Fernandez and Jacobs will conduct a survey of Mexican-American immigrants, African Americans and Caucasians with diabetes in San Francisco and Chicago, two cities with large Mexican immigrant populations. In addition to common measures of cultural integration such as language use and length of stay in the U.S., the survey will also measure context-specific assimilation: changes in immigrants’ knowledge and behavior pertaining to diabetes. The investigators will also measure participants’ objective and perceived social status, perceptions of societal discrimination, and psychological well-being. Participants will also be asked about their experiences with the health care system and about structural factors affecting their access to care, such as legal status, lack of insurance, and community support networks.
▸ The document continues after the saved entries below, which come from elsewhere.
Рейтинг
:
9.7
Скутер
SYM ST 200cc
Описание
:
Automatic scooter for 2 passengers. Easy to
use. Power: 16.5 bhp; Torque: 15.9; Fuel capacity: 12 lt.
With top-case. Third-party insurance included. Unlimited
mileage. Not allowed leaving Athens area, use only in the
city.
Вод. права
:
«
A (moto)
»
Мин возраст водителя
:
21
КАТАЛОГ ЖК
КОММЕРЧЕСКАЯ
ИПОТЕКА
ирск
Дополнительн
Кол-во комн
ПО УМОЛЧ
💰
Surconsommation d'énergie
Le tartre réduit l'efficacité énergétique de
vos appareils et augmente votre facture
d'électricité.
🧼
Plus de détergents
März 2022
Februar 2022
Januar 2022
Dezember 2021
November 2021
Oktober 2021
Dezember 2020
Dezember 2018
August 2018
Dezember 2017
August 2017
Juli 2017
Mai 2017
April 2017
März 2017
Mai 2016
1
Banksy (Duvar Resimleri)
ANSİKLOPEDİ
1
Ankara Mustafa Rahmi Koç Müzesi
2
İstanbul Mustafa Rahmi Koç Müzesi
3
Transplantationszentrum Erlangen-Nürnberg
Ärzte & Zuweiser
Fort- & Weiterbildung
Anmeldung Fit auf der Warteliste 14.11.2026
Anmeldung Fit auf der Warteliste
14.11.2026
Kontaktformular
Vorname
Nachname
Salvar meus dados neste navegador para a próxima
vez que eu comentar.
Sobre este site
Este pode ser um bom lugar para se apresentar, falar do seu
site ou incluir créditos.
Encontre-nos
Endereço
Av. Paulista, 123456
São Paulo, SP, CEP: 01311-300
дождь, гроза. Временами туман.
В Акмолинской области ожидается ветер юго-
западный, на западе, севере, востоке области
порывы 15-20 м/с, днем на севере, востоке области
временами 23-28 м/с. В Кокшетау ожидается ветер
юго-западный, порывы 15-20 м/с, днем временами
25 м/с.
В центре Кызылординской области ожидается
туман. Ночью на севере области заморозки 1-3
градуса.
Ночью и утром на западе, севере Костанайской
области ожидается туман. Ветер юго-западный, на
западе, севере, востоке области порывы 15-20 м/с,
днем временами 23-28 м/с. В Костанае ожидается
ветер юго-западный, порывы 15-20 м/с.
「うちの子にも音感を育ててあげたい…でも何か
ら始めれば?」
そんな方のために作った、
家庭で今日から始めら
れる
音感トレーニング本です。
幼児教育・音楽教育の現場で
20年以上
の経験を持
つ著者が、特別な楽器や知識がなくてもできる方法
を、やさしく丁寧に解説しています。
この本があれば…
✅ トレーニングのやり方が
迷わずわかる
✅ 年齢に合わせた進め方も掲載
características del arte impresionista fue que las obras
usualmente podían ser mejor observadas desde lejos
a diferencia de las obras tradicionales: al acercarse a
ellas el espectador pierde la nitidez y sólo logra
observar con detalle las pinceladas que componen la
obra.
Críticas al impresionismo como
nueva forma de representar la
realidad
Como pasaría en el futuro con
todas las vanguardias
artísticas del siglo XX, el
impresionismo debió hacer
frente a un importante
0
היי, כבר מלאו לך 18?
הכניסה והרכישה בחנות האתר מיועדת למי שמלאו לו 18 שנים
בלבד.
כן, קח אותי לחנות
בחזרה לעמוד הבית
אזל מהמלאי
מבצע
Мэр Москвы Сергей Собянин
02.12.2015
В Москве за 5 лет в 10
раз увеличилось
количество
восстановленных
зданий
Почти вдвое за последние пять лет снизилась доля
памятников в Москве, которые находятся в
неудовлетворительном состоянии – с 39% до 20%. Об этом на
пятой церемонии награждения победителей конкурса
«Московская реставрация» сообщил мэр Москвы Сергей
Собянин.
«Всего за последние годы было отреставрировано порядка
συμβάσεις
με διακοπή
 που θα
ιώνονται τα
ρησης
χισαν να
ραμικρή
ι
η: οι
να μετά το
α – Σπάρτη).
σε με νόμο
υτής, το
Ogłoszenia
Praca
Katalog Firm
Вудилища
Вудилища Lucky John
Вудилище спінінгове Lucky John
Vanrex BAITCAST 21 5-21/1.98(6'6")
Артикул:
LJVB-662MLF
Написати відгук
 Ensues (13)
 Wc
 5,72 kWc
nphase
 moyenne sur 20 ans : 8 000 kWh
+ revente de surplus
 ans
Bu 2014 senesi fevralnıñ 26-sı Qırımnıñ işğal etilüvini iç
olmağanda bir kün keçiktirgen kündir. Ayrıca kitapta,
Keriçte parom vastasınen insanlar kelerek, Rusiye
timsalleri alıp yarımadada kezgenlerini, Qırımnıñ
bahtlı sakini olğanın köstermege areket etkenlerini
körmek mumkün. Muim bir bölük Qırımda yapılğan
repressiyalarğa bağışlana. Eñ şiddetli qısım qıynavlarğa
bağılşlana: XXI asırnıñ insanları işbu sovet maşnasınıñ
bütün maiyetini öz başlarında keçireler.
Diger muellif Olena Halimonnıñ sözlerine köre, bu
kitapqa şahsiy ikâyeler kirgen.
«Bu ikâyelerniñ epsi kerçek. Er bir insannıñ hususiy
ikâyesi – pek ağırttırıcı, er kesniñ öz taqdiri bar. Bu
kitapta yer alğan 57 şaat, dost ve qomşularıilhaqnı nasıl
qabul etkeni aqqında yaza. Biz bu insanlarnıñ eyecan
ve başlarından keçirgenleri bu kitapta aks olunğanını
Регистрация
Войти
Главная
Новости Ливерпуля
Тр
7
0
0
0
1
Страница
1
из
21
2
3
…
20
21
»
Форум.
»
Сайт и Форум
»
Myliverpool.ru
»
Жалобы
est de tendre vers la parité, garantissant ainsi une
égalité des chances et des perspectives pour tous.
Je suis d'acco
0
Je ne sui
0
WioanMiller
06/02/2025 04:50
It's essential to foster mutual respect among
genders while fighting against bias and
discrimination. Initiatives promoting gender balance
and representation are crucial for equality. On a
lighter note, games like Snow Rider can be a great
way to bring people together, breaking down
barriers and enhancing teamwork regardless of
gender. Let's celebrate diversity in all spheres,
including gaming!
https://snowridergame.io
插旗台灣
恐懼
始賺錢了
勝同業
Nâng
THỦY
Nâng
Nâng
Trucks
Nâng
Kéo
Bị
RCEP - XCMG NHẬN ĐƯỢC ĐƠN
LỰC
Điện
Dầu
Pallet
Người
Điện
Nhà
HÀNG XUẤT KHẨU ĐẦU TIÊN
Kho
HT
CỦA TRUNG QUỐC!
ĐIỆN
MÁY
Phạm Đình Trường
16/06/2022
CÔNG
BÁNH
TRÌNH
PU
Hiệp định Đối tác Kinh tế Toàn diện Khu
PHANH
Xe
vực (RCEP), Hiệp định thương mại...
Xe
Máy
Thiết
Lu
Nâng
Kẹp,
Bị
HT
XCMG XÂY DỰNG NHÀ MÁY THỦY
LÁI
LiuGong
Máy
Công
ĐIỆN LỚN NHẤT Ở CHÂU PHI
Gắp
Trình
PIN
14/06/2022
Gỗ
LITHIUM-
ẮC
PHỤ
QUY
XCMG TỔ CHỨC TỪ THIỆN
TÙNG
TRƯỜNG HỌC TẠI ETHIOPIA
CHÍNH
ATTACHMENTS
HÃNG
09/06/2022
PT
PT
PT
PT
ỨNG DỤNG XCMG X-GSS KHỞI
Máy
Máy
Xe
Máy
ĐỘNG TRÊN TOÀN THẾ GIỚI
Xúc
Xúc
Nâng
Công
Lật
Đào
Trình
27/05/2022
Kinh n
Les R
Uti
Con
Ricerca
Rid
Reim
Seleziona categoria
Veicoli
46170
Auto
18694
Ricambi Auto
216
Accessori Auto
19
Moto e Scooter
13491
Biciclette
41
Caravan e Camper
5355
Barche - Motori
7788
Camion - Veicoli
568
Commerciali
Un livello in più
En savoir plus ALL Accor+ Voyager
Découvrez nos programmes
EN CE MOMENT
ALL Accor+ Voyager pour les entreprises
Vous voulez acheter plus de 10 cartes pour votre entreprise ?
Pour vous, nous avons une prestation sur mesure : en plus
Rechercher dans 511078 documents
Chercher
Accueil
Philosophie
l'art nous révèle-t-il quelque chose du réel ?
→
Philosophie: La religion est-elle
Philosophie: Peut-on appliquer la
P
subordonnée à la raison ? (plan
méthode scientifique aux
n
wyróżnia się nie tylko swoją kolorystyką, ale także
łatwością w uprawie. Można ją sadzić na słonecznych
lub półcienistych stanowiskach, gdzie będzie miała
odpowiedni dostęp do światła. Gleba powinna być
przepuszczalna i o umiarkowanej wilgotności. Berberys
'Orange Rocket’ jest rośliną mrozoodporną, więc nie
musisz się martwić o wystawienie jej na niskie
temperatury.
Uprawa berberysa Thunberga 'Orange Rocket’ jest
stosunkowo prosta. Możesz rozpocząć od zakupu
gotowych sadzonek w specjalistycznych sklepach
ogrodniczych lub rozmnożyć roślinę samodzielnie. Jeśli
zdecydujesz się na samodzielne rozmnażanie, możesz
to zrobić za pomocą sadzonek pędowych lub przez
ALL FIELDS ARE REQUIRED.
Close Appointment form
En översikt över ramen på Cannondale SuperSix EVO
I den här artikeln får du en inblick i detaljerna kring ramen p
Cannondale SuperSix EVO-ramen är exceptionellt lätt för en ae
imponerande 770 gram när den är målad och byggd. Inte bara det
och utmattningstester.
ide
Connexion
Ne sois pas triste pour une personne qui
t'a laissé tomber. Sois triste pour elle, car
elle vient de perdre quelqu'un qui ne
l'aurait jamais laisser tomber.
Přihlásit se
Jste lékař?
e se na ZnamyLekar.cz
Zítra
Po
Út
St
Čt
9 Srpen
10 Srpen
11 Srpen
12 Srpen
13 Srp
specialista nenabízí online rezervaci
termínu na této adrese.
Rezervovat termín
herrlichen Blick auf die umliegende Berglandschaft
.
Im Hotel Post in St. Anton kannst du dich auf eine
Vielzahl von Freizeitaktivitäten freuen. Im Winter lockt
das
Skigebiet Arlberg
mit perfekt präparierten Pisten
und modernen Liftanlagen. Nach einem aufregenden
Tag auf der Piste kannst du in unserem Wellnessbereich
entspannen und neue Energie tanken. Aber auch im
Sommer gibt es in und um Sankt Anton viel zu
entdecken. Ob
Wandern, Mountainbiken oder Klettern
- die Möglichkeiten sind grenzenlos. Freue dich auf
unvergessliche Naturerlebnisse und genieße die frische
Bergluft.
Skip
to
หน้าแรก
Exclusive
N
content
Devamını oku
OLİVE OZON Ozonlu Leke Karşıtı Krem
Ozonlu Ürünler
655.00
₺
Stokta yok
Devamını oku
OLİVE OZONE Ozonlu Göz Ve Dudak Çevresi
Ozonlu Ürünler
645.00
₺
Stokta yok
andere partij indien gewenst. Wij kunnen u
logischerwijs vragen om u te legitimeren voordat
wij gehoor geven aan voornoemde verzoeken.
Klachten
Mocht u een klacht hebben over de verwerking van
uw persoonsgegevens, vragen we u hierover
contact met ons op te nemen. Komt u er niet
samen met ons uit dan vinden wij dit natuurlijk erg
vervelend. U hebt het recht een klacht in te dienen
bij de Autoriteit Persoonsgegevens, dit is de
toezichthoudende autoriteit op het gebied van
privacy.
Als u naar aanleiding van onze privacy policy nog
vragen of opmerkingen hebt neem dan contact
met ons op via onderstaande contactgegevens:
At the same time, the investigators will assess the medical care participants receive, while measuring health outcomes based on both their self-reported health and on blood tests. These wide-ranging survey questions will allow Fernandez and Jacobs to assess the relative importance of acculturation, perceived social status, and cultural and linguistic barriers in determining the care diabetes patients receive and their health outcomes. By comparing Mexican immigrants to African-American and Caucasian control groups, they will be able to determine whether and how the health care system affects immigrants differently from native-born Americans. This ambitious study of the immigrant health paradox will shed important insights on the integration of immigrants into American society, as well as on growing disparities in the U.S. health care system.